## INPUT RECORDS
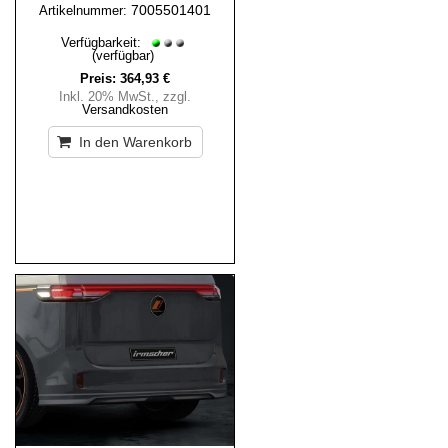
7005501401
Artikelnummer:
Verfügbarkeit:
(verfügbar)
Preis:
364,93 €
Inkl. 20% MwSt.
,
zzgl.
Versandkosten
In den Warenkorb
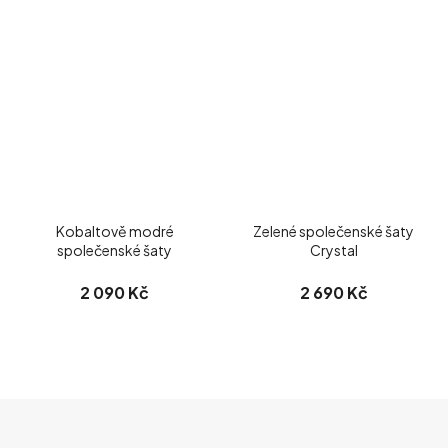
Kobaltově modré
Zelené společenské šaty
společenské šaty
Crystal
2 090 Kč
2 690 Kč
Z
Á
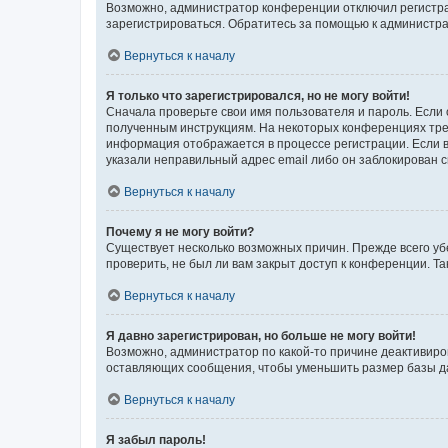
Возможно, администратор конференции отключил регистрац
зарегистрироваться. Обратитесь за помощью к администр
Вернуться к началу
Я только что зарегистрировался, но не могу войти!
Сначала проверьте свои имя пользователя и пароль. Если 
полученным инструкциям. На некоторых конференциях треб
информация отображается в процессе регистрации. Если в
указали неправильный адрес email либо он заблокирован с
Вернуться к началу
Почему я не могу войти?
Существует несколько возможных причин. Прежде всего уб
проверить, не был ли вам закрыт доступ к конференции. 
Вернуться к началу
Я давно зарегистрирован, но больше не могу войти!
Возможно, администратор по какой-то причине деактивиро
оставляющих сообщения, чтобы уменьшить размер базы дан
Вернуться к началу
Я забыл пароль!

## ASSIGNMENT
Rewrite the text read from all the rows above as a JSON list of strings, with one string for each line and blank lines left out. Leave the picture markers out of the answer.

## ANSWER TO THIS PROBLEM
[
  "7005501401",
  "Artikelnummer:",
  "Verfügbarkeit:",
  "(verfügbar)",
  "Preis:",
  "364,93 €",
  "Inkl. 20% MwSt.",
  ",",
  "zzgl.",
  "Versandkosten",
  "In den Warenkorb",
  "Kobaltově modré",
  "Zelené společenské šaty",
  "společenské šaty",
  "Crystal",
  "2 090 Kč",
  "2 690 Kč",
  "Z",
  "Á",
  "Возможно, администратор конференции отключил регистрац",
  "зарегистрироваться. Обратитесь за помощью к администр",
  "Вернуться к началу",
  "Я только что зарегистрировался, но не могу войти!",
  "Сначала проверьте свои имя пользователя и пароль. Если ",
  "полученным инструкциям. На некоторых конференциях треб",
  "информация отображается в процессе регистрации. Если в",
  "указали неправильный адрес email либо он заблокирован с",
  "Вернуться к началу",
  "Почему я не могу войти?",
  "Существует несколько возможных причин. Прежде всего уб",
  "проверить, не был ли вам закрыт доступ к конференции. ",
  "Вернуться к началу",
  "Я давно зарегистрирован, но больше не могу войти!",
  "Возможно, администратор по какой-то причине деактивиро",
  "оставляющих сообщения, чтобы уменьшить размер базы дан",
  "Вернуться к началу",
  "Я забыл пароль!"
]